> _AIM OF THE EXERCISE_
Please continue the account of Charles Connell's career below, picking up right after its final sentence.

> _SOURCE DOCUMENT_
····················
Charles Connell was active in the lumber industry, at one time supplying poles for the building of the telegraph line. He was also involved in the opening up of new tracts of land, especially in the Glassville area and around the mouth of the Presquile River. Charles Connell was also a justice of the peace and was a justice of the Inferior Court of Common Pleas for Carleton County.
Charles Connell was elected to the Legislative Assembly in 1846 and became a member of the Legislative Council in 1849. In 1858, Charles was appointed Postmaster General of New Brunswick by Premier Charles Fisher. While holding this cabinet post, Charles Connell was involved in an 1860 scandal, concerning a new issue of five cent New Brunswick stamps. When the stamps were released, one held the image of Charles Connell rather than the head of Queen Victoria. Connell resigned when the Executive Council advised the Lieutenant Governor, J.H.T. Manners-Sutton, to disapprove the design in favor of one bearing the Queen's portrait.
····················
> _DATASET EXCERPTS_

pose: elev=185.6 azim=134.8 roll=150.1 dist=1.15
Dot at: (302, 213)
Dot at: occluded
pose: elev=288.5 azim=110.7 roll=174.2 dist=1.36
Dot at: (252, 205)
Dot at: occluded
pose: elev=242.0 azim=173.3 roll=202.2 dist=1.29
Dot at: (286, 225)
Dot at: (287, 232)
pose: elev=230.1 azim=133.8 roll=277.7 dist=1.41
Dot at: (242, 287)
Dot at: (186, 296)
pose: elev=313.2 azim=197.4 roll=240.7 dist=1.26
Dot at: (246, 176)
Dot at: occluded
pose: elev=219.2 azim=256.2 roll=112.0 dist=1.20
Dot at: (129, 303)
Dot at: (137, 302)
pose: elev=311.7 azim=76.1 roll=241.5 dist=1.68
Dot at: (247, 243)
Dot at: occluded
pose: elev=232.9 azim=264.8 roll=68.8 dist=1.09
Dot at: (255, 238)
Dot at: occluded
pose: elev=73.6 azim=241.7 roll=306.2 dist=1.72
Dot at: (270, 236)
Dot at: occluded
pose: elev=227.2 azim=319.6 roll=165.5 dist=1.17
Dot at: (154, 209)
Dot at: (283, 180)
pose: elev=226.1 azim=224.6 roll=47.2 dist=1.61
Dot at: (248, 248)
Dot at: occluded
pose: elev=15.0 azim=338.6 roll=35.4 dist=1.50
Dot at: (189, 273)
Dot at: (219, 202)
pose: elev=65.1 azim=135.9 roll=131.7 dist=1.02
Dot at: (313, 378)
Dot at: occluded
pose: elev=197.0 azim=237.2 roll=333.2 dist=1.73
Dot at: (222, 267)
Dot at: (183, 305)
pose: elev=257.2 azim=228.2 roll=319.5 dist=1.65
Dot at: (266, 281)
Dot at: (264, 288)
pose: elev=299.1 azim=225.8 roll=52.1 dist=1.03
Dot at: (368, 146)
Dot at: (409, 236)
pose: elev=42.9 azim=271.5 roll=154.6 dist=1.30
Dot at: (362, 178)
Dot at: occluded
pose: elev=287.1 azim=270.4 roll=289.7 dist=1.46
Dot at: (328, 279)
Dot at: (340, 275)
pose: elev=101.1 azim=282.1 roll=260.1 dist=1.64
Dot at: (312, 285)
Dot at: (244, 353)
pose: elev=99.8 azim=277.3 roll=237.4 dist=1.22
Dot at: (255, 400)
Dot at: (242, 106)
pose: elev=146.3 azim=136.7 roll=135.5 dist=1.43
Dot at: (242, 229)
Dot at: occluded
····················
> _OUTPUT FOR THIS TASK_
Charles Connell was returned to the Legislature in 1864, where he took a pro-Confederation stand. In 1867, he ran as a candidate in the first federal election and won by acclamation. He was re-elected in 1872. After his death, he was followed to Ottawa by one of his sons, George Hebert Connell (MCC70).
Charles Connell, in 1852, purchased lands owned by Judith Morehouse of Woodstock. These consisted of the former Loyalist grants on which downtown Woodstock was being built as well as the residential neighborhood on the north side of the Creek. The estate formed a triangle made by the river, the Meduxnekeag, and Elm Street. After the death of Charles Connell's widow, Ann, in 1895, his brother-in-law, L.P. Fisher, began the process of purchasing the shares of Charles Connell's surviving children. Eventually, the Charles Connell estate was totally amalgamated into the L.P. Fisher estate.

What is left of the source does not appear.